§ **YOUR INSTRUCTIONS**: Pull out every line from the listing that has the word "hand".

§ **RECORD EXTRACTS**:

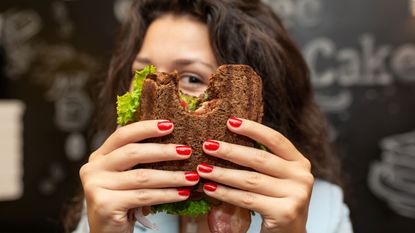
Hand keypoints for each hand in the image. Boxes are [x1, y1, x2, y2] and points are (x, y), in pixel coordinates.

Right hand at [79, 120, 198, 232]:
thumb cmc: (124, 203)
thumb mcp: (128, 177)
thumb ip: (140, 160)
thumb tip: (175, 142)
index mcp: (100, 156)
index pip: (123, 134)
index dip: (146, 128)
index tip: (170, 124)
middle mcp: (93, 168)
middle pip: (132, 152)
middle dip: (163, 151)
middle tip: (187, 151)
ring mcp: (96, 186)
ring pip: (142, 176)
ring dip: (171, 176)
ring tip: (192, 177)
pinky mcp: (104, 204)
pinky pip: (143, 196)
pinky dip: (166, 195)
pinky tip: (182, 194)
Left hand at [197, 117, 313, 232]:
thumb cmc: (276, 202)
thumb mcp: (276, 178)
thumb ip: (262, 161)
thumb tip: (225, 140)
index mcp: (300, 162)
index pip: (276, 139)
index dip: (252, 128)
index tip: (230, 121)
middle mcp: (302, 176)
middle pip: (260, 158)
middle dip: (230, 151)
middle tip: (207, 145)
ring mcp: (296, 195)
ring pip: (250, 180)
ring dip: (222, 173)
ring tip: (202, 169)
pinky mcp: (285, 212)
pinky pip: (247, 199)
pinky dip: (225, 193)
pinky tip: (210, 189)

==

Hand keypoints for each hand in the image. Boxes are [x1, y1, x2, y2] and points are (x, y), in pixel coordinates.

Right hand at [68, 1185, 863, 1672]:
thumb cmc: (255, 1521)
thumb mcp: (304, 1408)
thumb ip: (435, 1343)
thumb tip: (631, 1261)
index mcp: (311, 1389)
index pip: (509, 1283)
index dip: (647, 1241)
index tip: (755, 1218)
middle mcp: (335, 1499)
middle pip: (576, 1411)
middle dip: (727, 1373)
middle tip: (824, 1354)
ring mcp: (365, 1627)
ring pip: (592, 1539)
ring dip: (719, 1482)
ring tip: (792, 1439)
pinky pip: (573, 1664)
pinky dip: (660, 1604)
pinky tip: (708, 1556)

§ **EXPECTED ANSWER**:
Hand keypoints for each hand in the image. Boxes are [x1, y1, x2, y2] and points are (x, y), in pixel coordinates.
Right hand at [79, 120, 198, 232]:
Left hand at [197, 117, 313, 232]:
Hand keypoints for each hand in the image. Boxes are [x1, y1, x2, y2] and points are (x, y), in pixel coordinates.
Right hand at [68, 1185, 863, 1672]:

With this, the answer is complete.